Los Angeles, California — A Texas company whose ruptured pipeline created the largest coastal oil spill in California in 25 years had assured the government that a break in the line while possible was "extremely unlikely" and state-of-the-art monitoring could quickly detect possible leaks and alert operators, documents show.
Nearly 1,200 pages of records, filed with state regulators by Plains All American Pipeline, detail a range of defenses the company established to guard against crude oil spills and, at the same time, prepare for the worst should a spill occur.
The company acknowledged the potential for oil to leak from the 24-inch, 10.6-mile-long pipeline west of Santa Barbara. A team of experts organized by the company, however, assessed that risk as remote, according to the records, known as a spill response plan, and were released under the state's public records act.
"The pipeline and its operation are state-of-the-art," asserted the analysis submitted to the state. "Spills are still possible, though extremely unlikely."
On May 19, a 6-inch breach along a badly corroded section of the line caused up to 101,000 gallons of oil to spill, blackening beaches and creating a 9-mile ocean slick. The breach and the environmental damage have challenged the company's conclusions about safe operation and rigorous monitoring.
Last year, federal regulators endorsed the plan but the company is facing questions about whether it followed its own blueprint, or if it was outdated or inadequate. The analysis assessing the potential for a spill was initially conducted in 1994 and 1995, although sections have been modified as recently as last year.
Plains All American spokeswoman Meredith Matthews said it would be inappropriate to comment because of the ongoing federal investigation.
Kristen Monsell, an attorney with the Center for Biological Diversity, said the plan's list of endangered species is at least 20 years outdated and the company fell short in following through with its requirements. "It grossly understates the potential for an oil spill," Monsell said.
Members of Congress also want answers.
"We need to find out if the company lived up to the promises of its oil spill response plan," Sen. Barbara Boxer, D-Calif., said in a statement. "I'm concerned that they may not have moved quickly enough to detect and report the spill, which could have exacerbated the environmental damage."
The cause of the break has not been determined. But preliminary information released by federal regulators suggests that corrosion was the culprit.

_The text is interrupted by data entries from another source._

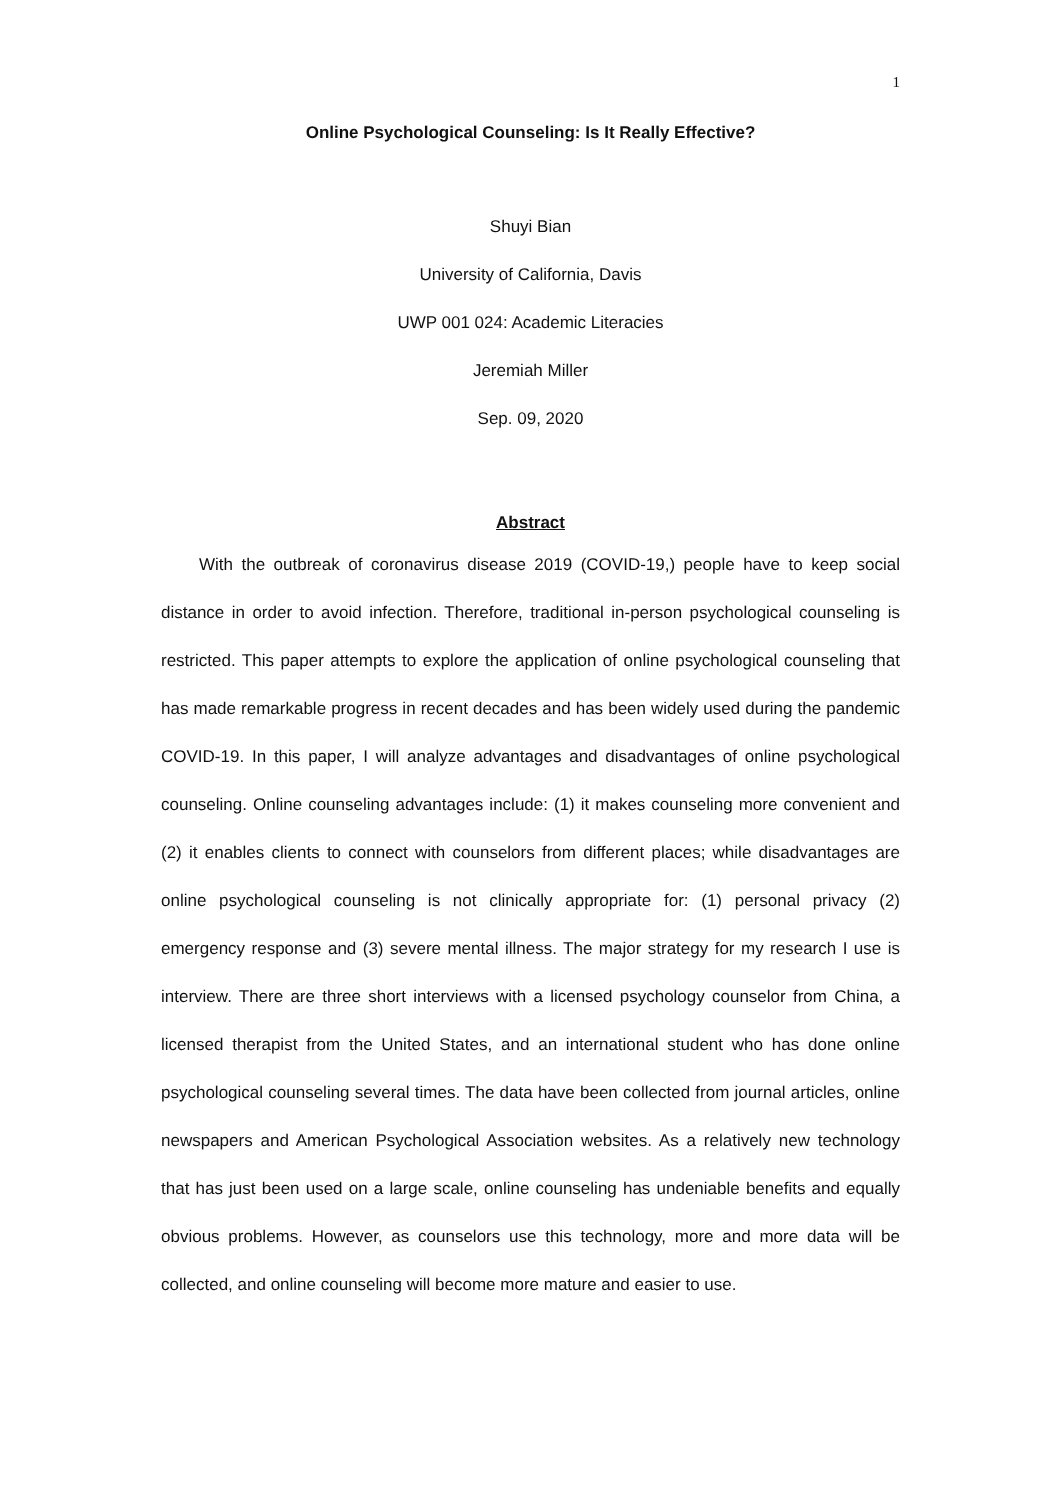1
Online Psychological Counseling: Is It Really Effective?
Shuyi Bian
University of California, Davis
UWP 001 024: Academic Literacies
Jeremiah Miller
Sep. 09, 2020
Abstract
With the outbreak of coronavirus disease 2019 (COVID-19,) people have to keep social distance in order to avoid infection. Therefore, traditional in-person psychological counseling is restricted. This paper attempts to explore the application of online psychological counseling that has made remarkable progress in recent decades and has been widely used during the pandemic COVID-19. In this paper, I will analyze advantages and disadvantages of online psychological counseling. Online counseling advantages include: (1) it makes counseling more convenient and (2) it enables clients to connect with counselors from different places; while disadvantages are online psychological counseling is not clinically appropriate for: (1) personal privacy (2) emergency response and (3) severe mental illness. The major strategy for my research I use is interview. There are three short interviews with a licensed psychology counselor from China, a licensed therapist from the United States, and an international student who has done online psychological counseling several times. The data have been collected from journal articles, online newspapers and American Psychological Association websites. As a relatively new technology that has just been used on a large scale, online counseling has undeniable benefits and equally obvious problems. However, as counselors use this technology, more and more data will be collected, and online counseling will become more mature and easier to use.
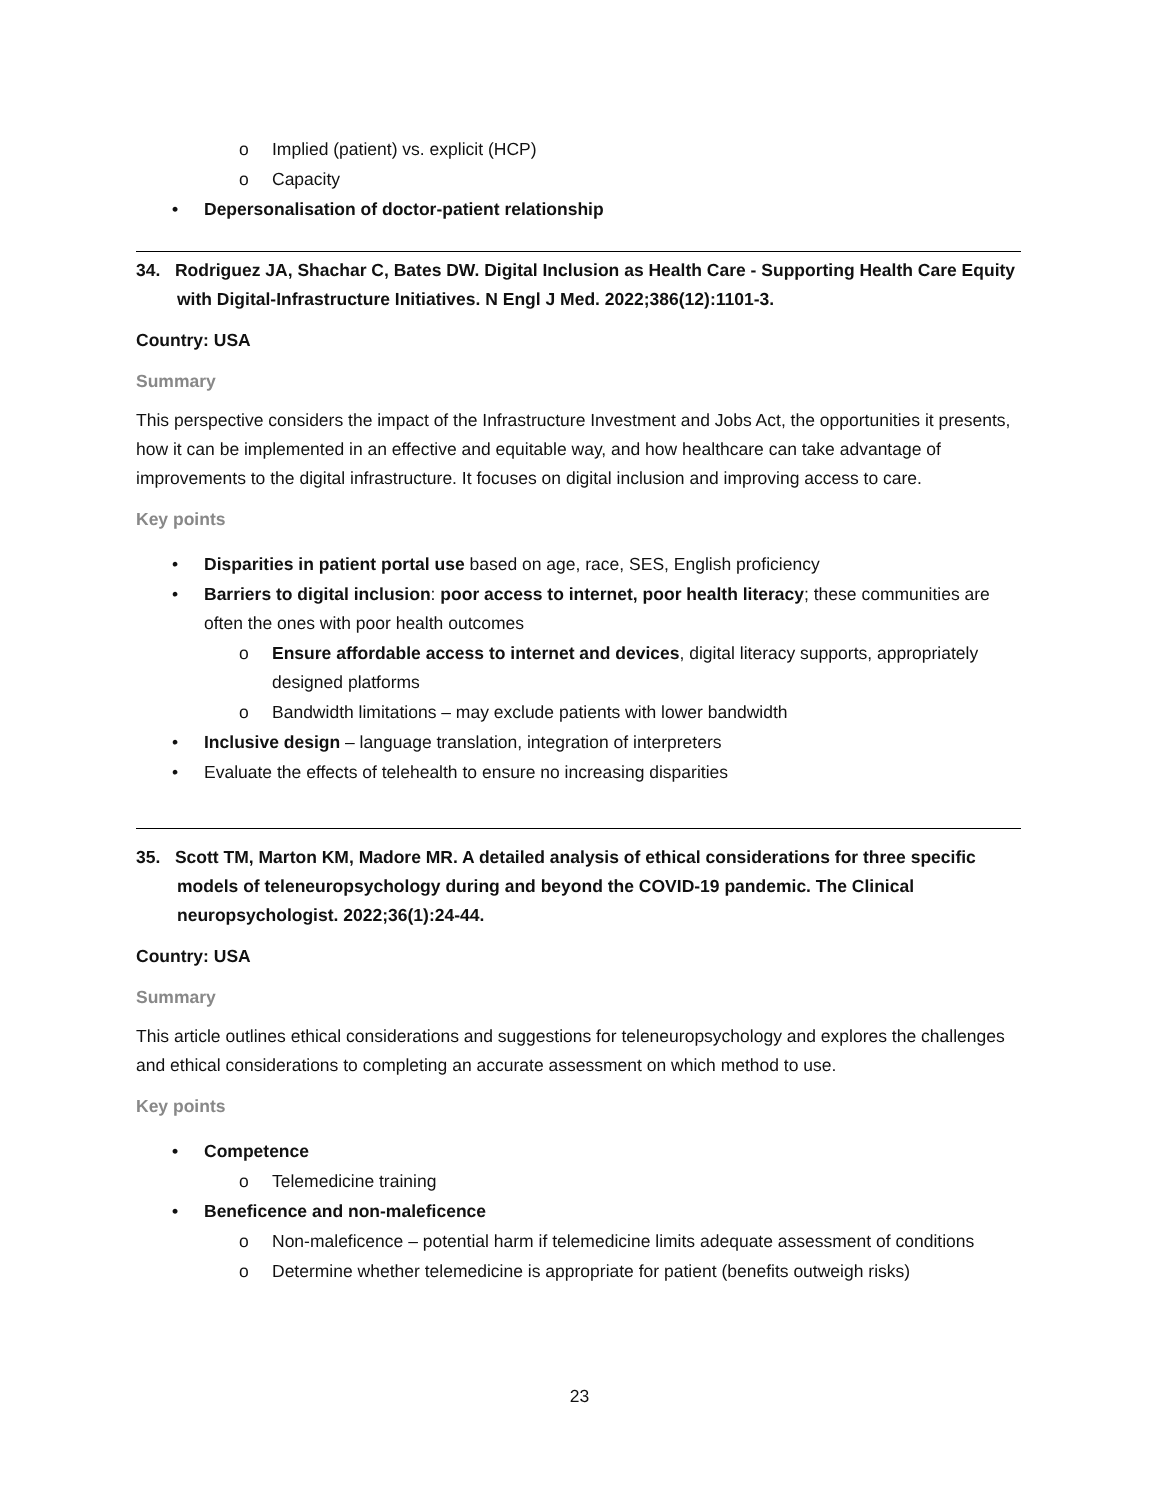o Implied (patient) vs. explicit (HCP)
o Capacity
• Depersonalisation of doctor-patient relationship
34. Rodriguez JA, Shachar C, Bates DW. Digital Inclusion as Health Care - Supporting Health Care Equity with Digital-Infrastructure Initiatives. N Engl J Med. 2022;386(12):1101-3.
Country: USA
Summary
This perspective considers the impact of the Infrastructure Investment and Jobs Act, the opportunities it presents, how it can be implemented in an effective and equitable way, and how healthcare can take advantage of improvements to the digital infrastructure. It focuses on digital inclusion and improving access to care.
Key points
• Disparities in patient portal use based on age, race, SES, English proficiency
• Barriers to digital inclusion: poor access to internet, poor health literacy; these communities are often the ones with poor health outcomes
o Ensure affordable access to internet and devices, digital literacy supports, appropriately designed platforms
o Bandwidth limitations – may exclude patients with lower bandwidth
• Inclusive design – language translation, integration of interpreters
• Evaluate the effects of telehealth to ensure no increasing disparities
35. Scott TM, Marton KM, Madore MR. A detailed analysis of ethical considerations for three specific models of teleneuropsychology during and beyond the COVID-19 pandemic. The Clinical neuropsychologist. 2022;36(1):24-44.
Country: USA
Summary
This article outlines ethical considerations and suggestions for teleneuropsychology and explores the challenges and ethical considerations to completing an accurate assessment on which method to use.
Key points
• Competence
o Telemedicine training
• Beneficence and non-maleficence
o Non-maleficence – potential harm if telemedicine limits adequate assessment of conditions
o Determine whether telemedicine is appropriate for patient (benefits outweigh risks)
23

Plains All American took a series of steps to ward off corrosion — the pipeline was treated with a urethane coating, as well as covered with foam insulation and an outer wrap. It was also shielded by what is known as cathodic protection, a low-level electric current that is run through the pipeline to inhibit corrosion.
An analysis concluded that the potential for a leak due to corrosion was "adequately mitigated."
Yet documents released by the federal Pipeline and Hazardous Materials Safety Administration after the spill said testing conducted in early May found extensive external corrosion in some areas, although Plains said it had not received those results prior to the spill.
Additionally, federal inspectors said the area near the break had earlier been repaired because of corrosion. At the break point, over 80 percent of the wall thickness of the pipeline had been eaten away.
In 2010, the company agreed to spend over $40 million to prevent corrosion and improve leak detection on its pipelines as part of a settlement with federal officials, stemming from spills in Texas, Louisiana, Oklahoma and Kansas.
The Santa Barbara County pipeline, completed in 1990, is part of a network that moves crude oil to inland refineries. A handful of prior spills have taken place on the line, the largest about 1,200 gallons.
The plan repeatedly stresses the importance of notifying the government immediately of a leak. Under federal regulations, the company was to notify the National Response Center, a clearinghouse for reports of hazardous material releases, "at the earliest practicable moment." State law requires immediate notification of any release, or a threatened release.
Company calculations assume it should take no more than 15 minutes to discover a release and shut down the flow.
On May 19, an employee first confirmed the spill at 1:30 p.m. — two hours after the pipeline was shut down remotely. Despite its own plan calling for notifying the response center within an hour of a spill, Plains didn't contact the response center for nearly 90 minutes.
By then, the federal response led by the Coast Guard was underway, but the lag may reveal lapses in the company's planning, said Gerald Emison, a former deputy regional EPA administrator.
"It sounds like the company may not have followed its own protocol," said Emison. "The question is: Why didn't they?"
Company records describe an extensive system scrutinizing pipeline pressure and flow, which is controlled in Texas and set to trigger alarms if something goes awry.
However, it's not clear if it worked.
Pumps at an inland station were shut down at 10:45 a.m., but then restarted within 10 minutes. They were shut down again 20 minutes later. By 11:30 a.m., a Plains operator remotely shut down the entire pipeline because of what the company called pressure anomalies.
But it wasn't until 12:30 p.m. that Plains dispatched a worker to do a visual inspection. By that time, firefighters responding to a call about a petroleum smell near Refugio State Beach had discovered the spill.